Prisoner #1056
- Hardcover edition
- Author: Roy Ratnavel
- Language: English
- Subject: Autobiography
- Genre: Non-fiction
- Publisher: Viking Canada
- Publication date: April 18, 2023
- Publication place: Canada
- Media type: Print, e-book, audiobook
- Pages: 272 pp.
- ISBN: 978-0-7352-4572-3

= Prisoner No.1056 =

2023 memoir by Roy Ratnavel

Prisoner #1056: How I Survived War and Found Peace is a memoir by Roy Ratnavel, a Sri Lankan Tamil Canadian war victim and business executive.
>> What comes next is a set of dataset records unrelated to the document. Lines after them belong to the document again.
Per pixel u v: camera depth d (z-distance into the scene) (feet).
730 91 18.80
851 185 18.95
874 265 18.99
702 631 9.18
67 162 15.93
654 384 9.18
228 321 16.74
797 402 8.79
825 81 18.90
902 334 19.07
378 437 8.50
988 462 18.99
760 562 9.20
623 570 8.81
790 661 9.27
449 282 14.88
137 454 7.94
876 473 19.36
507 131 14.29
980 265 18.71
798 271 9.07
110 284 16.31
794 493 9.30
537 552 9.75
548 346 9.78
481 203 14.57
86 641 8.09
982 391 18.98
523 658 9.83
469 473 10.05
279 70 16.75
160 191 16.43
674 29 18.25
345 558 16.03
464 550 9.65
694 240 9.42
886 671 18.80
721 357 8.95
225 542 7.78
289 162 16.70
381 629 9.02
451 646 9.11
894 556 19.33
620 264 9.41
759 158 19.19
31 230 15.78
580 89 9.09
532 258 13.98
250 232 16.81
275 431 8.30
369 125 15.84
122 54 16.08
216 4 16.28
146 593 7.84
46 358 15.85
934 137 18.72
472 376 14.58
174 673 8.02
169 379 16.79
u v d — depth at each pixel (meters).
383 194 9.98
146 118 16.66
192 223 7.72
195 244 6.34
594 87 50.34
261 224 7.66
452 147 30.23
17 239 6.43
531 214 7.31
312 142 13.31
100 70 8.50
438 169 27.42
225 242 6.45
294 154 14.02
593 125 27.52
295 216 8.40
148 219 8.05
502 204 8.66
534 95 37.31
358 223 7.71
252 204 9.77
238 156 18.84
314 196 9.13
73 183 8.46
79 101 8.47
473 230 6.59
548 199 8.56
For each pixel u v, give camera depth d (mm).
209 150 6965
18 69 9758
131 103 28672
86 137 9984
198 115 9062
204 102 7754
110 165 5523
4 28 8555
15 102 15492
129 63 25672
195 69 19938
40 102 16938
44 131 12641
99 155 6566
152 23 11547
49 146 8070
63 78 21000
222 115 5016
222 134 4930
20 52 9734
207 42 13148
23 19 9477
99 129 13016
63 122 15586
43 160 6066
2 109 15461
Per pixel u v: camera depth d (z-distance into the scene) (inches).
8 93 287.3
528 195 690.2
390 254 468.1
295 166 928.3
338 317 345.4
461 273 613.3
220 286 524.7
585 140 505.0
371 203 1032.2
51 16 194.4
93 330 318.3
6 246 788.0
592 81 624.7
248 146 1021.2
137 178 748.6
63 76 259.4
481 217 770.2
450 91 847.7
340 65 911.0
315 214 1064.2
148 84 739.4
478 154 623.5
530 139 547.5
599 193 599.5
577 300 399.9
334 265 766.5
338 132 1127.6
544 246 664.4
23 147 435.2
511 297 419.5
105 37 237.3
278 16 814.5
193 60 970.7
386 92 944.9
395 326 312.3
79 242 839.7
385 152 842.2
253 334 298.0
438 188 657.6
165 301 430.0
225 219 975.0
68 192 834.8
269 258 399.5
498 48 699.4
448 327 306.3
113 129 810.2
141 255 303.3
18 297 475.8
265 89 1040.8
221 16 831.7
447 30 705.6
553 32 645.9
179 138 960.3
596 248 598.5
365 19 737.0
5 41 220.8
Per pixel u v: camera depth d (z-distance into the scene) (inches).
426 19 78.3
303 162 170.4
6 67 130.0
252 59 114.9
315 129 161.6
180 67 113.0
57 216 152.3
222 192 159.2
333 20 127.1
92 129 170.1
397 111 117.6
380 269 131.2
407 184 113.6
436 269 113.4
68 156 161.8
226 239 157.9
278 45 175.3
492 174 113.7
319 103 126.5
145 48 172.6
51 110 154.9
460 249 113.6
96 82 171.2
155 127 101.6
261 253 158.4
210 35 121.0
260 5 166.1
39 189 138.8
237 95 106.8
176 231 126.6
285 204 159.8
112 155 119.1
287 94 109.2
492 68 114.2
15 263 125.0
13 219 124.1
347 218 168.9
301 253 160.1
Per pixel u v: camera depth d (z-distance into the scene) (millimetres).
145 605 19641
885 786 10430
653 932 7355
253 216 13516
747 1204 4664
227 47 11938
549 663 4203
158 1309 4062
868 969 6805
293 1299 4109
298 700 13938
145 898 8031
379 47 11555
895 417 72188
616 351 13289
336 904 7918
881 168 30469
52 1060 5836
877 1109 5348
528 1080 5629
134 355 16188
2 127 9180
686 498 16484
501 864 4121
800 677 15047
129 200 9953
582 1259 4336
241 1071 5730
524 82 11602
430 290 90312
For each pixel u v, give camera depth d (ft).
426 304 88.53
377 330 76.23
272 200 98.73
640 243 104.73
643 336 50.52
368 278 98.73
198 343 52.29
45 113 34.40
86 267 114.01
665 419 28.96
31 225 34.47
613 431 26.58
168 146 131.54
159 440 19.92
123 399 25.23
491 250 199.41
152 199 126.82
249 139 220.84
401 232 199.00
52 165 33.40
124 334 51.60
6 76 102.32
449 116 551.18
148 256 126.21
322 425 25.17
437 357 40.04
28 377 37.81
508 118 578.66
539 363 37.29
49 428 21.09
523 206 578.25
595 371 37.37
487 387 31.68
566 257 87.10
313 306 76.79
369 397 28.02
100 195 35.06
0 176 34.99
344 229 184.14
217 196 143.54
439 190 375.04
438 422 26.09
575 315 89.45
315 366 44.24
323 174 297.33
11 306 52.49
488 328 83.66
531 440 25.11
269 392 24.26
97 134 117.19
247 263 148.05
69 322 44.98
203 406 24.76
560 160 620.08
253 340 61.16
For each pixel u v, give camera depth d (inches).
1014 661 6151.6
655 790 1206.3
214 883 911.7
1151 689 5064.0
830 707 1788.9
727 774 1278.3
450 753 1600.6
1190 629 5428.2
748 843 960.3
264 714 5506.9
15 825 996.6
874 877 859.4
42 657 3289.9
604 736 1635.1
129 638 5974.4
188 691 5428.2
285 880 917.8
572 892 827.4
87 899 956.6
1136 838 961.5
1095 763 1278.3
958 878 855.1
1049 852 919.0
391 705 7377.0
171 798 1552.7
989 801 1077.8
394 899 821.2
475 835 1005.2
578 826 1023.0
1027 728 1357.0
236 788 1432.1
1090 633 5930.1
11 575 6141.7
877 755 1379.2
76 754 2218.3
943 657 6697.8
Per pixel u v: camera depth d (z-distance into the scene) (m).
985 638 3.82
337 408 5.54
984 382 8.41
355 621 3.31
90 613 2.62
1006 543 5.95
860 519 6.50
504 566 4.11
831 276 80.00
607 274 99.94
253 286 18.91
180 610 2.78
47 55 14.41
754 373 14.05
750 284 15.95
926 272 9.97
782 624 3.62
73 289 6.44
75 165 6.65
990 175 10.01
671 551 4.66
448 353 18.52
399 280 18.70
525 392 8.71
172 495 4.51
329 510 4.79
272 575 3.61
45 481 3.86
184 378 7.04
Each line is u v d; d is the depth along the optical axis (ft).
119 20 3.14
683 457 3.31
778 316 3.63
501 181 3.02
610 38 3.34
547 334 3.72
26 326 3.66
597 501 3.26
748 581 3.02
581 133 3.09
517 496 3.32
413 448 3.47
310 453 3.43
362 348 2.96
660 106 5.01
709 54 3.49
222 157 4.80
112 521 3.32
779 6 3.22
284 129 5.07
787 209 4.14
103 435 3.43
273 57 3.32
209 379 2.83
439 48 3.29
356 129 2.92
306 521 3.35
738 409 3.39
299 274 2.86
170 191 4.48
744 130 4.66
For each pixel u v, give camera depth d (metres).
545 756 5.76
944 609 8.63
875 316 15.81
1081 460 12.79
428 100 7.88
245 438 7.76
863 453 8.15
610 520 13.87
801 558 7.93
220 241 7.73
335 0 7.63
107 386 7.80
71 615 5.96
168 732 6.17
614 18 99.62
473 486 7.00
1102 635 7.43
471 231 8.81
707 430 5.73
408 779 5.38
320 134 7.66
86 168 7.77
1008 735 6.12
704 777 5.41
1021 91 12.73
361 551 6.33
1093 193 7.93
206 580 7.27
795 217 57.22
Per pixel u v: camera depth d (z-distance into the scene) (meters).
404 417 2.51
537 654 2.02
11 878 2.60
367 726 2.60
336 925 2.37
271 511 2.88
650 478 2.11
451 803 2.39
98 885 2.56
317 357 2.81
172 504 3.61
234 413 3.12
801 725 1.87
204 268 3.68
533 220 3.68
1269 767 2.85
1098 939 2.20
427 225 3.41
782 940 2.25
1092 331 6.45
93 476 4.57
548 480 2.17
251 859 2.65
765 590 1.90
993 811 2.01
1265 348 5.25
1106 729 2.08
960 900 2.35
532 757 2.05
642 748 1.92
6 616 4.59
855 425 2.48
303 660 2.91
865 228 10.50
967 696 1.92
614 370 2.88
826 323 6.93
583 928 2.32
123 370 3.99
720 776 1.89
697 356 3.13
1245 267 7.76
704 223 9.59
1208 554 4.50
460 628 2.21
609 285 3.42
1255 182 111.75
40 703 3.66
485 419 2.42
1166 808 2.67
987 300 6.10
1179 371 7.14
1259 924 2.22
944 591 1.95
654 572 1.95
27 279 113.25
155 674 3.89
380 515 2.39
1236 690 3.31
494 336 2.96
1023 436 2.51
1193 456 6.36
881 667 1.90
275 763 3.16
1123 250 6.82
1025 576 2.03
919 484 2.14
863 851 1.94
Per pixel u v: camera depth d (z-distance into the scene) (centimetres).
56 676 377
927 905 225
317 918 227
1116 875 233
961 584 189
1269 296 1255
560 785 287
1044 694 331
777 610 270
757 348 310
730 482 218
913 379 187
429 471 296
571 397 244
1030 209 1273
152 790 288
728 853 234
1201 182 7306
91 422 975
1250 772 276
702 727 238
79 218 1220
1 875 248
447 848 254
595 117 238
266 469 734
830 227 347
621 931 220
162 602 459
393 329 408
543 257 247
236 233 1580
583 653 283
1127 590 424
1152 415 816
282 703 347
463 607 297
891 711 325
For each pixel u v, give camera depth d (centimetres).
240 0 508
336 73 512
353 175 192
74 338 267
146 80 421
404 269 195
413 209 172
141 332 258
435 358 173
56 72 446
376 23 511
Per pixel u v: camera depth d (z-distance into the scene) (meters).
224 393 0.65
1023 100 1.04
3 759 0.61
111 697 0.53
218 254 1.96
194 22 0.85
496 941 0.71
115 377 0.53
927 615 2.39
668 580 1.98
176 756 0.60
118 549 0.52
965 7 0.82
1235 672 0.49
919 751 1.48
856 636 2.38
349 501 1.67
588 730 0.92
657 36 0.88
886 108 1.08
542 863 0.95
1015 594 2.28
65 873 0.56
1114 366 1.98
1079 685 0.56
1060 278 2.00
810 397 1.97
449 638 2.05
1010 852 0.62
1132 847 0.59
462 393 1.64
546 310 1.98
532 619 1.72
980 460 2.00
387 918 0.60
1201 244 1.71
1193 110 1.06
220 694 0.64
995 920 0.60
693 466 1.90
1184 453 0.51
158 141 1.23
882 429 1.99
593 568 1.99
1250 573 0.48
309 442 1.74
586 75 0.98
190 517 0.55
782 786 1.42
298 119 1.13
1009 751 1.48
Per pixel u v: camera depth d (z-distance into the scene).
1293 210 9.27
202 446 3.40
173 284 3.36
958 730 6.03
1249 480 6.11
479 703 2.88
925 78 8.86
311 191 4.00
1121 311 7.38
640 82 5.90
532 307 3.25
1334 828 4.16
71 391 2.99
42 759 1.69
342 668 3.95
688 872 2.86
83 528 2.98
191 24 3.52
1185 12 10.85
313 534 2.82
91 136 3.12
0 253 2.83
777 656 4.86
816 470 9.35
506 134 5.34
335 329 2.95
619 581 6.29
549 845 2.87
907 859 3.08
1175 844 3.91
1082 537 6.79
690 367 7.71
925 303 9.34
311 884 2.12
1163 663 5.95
Prisoner #1056 narrates Ratnavel’s immigrant story, fleeing from torture and imprisonment, arriving in Canada with $50 in his pocket, and then rising from the mailroom to the executive suite.

==Recognition==

- CBC Books listed on June 20, 2023, 'Prisoner #1056' as one of the '15 Canadian books to read for World Refugee Day'; The United Nations has created this day in its bid to raise awareness how the refugees around the world are undergoing inhumanity and severe hardships.

- #1 National Bestseller – The memoir reached #1 on Canada’s national non‑fiction bestseller list for the week of May 5, 2023, as reported by The Globe and Mail (via a pay‑walled list) and confirmed by the author’s announcement on social media.

- 2024 Axiom Business Book Award – Bronze Medal (Memoir / Biography) – Prisoner # 1056 was awarded the Bronze Medal in category 24 (Memoir / Biography) at the 2024 Axiom Business Book Awards.

- Audible Canada – Best of 2023 Audiobooks – The audiobook version was selected among Audible Canada’s “Best of 2023” audiobook titles, listing Prisoner # 1056 among its notable picks.